Помимо этих двух основных персон были еще некоторые лица в обществе, которые, каждое на свой лад, довершали его полноту. Наш хозяин, герцог фон С*, был незаменим для развлечения всех прочих. Я давно знал его как достойного любви человека, который сумел снискать мое расположение. И хотя пребывание при дворе и в большом свете изменило несколько его характер, ему удалось тем не менее сохранить некоторые прекрасные качества, позволявшие ему любить людей и вызывать в них ответную любовь. В нашем обществе это был ловчайший придворный, хамелеон без собственной окраски, меняющий свои формы с величайшей легкостью, и во всяком положении был он подобен дитяти, обладая незакоснелой речью, податливым разумом и воображением, — лестное зеркало для всякого, кто имел охоту увидеть в нем свое отображение. Его чистейшее эпикурейство[166]
, которое у него хватало разума держать в границах, предписываемых хорошим тоном и обстоятельствами, привносило бесконечно много к удовольствию общества. То был тончайший сладострастник, какого я когда-либо знал, — он умел играть наслаждением, искусно придавая ему множество обликов, черпая повсюду радость и неизменно будучи к ней готовым. Он не был способен предаваться заботе, равнодушно встречал любые повороты судьбы и оставался раскованным и непринужденным, ничего не желая, кроме вкушения удовольствий. Даже печаль давала ему повод к наслаждению, и каждую слезу ему удавалось претворять в розовый лепесток.Все эти наклонности делали его любимцем женщин. Не обладая запасом собственных острот, он усвоил его себе искусственно, изучая науки и читая книги. Причем ему удалось достичь большой учености, развив и расширив ограниченное количество идей и придя тем самым к обладанию подлинным богатством знаний. Однако танцы, музыка, игры и охота относились к его любимым предметам, и все науки знал он блестяще, но поверхностно.
Строение его тела соответствовало в точности склонностям его ума и души. Он не обладал атлетическим сложением, не отличался ни крепкими мышцами, ни мужественной красотой, но это лишь подчеркивало его смышленость и уклончивость. Стройность без женственности, утонченность мимики и изящество жестов, но без карикатурности, никогда не прекращающаяся игра настроений в маленьком, тонко очерченном лице, чуждая, однако, опрометчивости, красивые миниатюрные, белейшие девичьи руки, точеные стопы и бедра, линии которых были умело подчеркнуты, — все это представляло взору дышащего сладострастием и источающего сладострастие Алкивиада[167]

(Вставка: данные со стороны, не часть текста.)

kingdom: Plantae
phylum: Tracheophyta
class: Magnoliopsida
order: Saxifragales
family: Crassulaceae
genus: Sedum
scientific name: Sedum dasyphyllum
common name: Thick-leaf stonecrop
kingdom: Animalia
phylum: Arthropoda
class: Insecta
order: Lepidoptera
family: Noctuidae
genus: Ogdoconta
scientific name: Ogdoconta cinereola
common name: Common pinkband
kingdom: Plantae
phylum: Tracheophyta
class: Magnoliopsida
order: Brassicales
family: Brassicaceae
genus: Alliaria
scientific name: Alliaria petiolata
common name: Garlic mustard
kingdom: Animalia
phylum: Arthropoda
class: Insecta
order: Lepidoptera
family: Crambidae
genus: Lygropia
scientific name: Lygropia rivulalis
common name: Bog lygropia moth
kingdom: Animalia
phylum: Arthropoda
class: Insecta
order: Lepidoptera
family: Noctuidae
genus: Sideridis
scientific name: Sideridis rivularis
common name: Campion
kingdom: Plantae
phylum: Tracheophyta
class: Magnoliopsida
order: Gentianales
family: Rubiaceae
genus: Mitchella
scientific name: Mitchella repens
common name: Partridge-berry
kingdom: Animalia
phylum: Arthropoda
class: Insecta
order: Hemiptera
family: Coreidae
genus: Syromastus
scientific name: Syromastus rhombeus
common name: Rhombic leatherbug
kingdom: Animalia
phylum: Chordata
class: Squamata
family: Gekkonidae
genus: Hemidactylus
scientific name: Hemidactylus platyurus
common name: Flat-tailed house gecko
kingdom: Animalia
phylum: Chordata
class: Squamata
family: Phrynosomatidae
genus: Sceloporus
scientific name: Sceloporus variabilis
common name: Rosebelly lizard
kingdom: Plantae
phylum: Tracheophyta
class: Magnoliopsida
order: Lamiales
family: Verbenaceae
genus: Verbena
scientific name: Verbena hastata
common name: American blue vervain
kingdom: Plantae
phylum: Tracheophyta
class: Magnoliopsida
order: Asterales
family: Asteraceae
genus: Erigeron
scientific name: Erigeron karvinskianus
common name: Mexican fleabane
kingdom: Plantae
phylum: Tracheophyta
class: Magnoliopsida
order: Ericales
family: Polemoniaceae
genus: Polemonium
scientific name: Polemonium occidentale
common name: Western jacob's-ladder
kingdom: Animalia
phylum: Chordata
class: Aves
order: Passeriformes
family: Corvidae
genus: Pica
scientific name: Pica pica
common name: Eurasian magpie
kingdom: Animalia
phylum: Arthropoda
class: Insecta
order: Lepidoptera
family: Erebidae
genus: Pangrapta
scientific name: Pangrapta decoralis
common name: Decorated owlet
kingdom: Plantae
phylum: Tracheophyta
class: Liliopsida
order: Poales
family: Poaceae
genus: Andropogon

.В противоположность ему брат его, дон Пабло С*, играл роль домашнего философа. Странным в нем казалось то, что он как будто состоял из двух половин, представляя на обозрение обществу две разные личности. И та и другая имели свои особенности и свои преувеличения. Дон Пабло С* был воплощением сухости, но сухость его была забавна тем, что допускала некий вид остроумия и повергала общество в веселость, без того чтобы сама смела состроить веселую мину. Господин этот, наделенный весьма скудным воображением, обладал, однако, обширными запасами мудрости, которую почерпнул, прочтя всех древних философов. И дух и тело его отличались значительной величиной, и он был бы обществу в тягость, если бы одна знакомая дама не сыскала средство к укрощению этого льва. Таким образом, не было ни одного кружка, где не испытывали бы в нем потребности и которому он без устали не придавал бы блеска своими способностями и познаниями.
Меж дамами, после Августы, первой величиной была, безусловно, супруга герцога, донна Эльвира. На всей земле навряд ли нашлось бы более противоречивое создание, ибо она обладала мужественной натурой, но с большим количеством чисто женских капризов при сильном характере и необычайной оригинальности мыслей. Что же это была за личность, наделенная причудливой смесью как дурных, так и достойных обожания качеств?
Дама сия обладала великодушным сердцем, которое подлинно дышало любовью к людям, но поступки ее были порой настолько жестоки, что затмевали ее доброту. Поскольку однажды, когда она была полна добрых намерений, ее предали и обошлись с ней дурно, донна Эльвира вообразила себе, что избежать этого можно, только производя впечатление злой души. То и дело, однако, раскаивалась она в своих жестокостях и только о том и думала, чтобы совершить как можно более добрых дел. Она то плакала, то смеялась без малейшего к тому повода, лишь поддаваясь настроению. Иногда находила она печальное забавным; иной раз, напротив, забавное казалось ей печальным. Бывало, она привязывалась на одну минуту к предмету, от которого еще недавно отвращалась всей душой.